▶ **Stored data**
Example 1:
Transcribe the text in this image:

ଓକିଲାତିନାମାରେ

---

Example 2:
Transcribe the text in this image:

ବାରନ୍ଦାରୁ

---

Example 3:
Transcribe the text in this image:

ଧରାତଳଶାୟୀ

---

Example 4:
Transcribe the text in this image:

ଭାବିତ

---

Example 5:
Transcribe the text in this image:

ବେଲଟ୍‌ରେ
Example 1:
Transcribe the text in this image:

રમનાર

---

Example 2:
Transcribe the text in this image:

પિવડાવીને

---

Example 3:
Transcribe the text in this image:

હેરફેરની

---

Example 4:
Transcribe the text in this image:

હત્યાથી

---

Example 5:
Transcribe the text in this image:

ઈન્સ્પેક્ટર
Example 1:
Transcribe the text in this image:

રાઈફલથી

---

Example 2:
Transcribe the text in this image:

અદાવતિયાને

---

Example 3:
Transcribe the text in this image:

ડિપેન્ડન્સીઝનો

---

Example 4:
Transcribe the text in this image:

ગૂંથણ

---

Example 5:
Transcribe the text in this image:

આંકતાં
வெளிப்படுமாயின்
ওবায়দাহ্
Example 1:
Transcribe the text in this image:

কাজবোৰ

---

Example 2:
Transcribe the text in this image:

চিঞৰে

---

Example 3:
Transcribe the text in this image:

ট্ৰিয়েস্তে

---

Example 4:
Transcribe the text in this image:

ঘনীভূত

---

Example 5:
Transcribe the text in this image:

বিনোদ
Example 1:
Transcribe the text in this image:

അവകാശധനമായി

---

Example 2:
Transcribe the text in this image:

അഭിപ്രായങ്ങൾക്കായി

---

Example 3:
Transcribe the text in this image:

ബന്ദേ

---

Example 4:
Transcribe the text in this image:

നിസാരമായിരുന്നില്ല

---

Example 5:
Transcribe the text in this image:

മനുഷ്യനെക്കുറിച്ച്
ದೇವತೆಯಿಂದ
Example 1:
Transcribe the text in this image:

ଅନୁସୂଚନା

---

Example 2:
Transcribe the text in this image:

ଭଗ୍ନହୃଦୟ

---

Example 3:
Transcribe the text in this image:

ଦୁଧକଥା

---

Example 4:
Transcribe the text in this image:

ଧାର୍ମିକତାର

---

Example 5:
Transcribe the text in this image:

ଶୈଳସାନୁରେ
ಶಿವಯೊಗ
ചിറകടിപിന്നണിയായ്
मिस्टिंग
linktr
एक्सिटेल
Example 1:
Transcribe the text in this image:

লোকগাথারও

▶ **Problem statement**
Send back the complete set of entries, exactly as shown above.

▶ **Task output**
Example 1:
Transcribe the text in this image:

ଓକିଲାତିନାମାରେ

---

Example 2:
Transcribe the text in this image:

ବାରନ୍ଦାରୁ

---

Example 3:
Transcribe the text in this image:

ଧରାତଳଶାୟୀ

---

Example 4:
Transcribe the text in this image:

ଭାବିତ

---

Example 5:
Transcribe the text in this image:

ବେଲଟ୍‌ରେ
Example 1:
Transcribe the text in this image:

રમનાર

---

Example 2:
Transcribe the text in this image:

પિવડાવીને

---

Example 3:
Transcribe the text in this image:

હેરફેરની

---

Example 4:
Transcribe the text in this image:

હત્યાથી

---

Example 5:
Transcribe the text in this image:

ઈન્સ્પેક્ટર
Example 1:
Transcribe the text in this image:

રાઈફલથી

---

Example 2:
Transcribe the text in this image:

અદાવતિયાને

---

Example 3:
Transcribe the text in this image:

ડિપેન્ડન્સીઝનો

---

Example 4:
Transcribe the text in this image:

ગૂંથણ

---

Example 5:
Transcribe the text in this image:

આંકતાં
வெளிப்படுமாயின்
ওবায়দাহ্
Example 1:
Transcribe the text in this image:

কাজবোৰ

---

Example 2:
Transcribe the text in this image:

চিঞৰে

---

Example 3:
Transcribe the text in this image:

ট্ৰিয়েস্তে

---

Example 4:
Transcribe the text in this image:

ঘনীভূত

---

Example 5:
Transcribe the text in this image:

বিনোদ
Example 1:
Transcribe the text in this image:

അവകാശധനമായി

---

Example 2:
Transcribe the text in this image:

അഭിപ്രായങ്ങൾക്കായി

---

Example 3:
Transcribe the text in this image:

ബന്ദേ

---

Example 4:
Transcribe the text in this image:

നിസാരമായിരുന്നില്ല

---

Example 5:
Transcribe the text in this image:

മനുഷ്യനെക്കുറിച്ച്
ದೇವತೆಯಿಂದ
Example 1:
Transcribe the text in this image:

ଅନୁସୂଚନା

---

Example 2:
Transcribe the text in this image:

ଭଗ୍ନହୃଦୟ

---

Example 3:
Transcribe the text in this image:

ଦୁଧକଥା

---

Example 4:
Transcribe the text in this image:

ଧାର୍ମିକତାର

---

Example 5:
Transcribe the text in this image:

ଶୈଳସାନୁରେ
ಶಿವಯೊಗ
ചിറകടിപിന്നണിയായ്
मिस्टिंग
linktr
एक्सिटेल
Example 1:
Transcribe the text in this image:

লোকগাথারও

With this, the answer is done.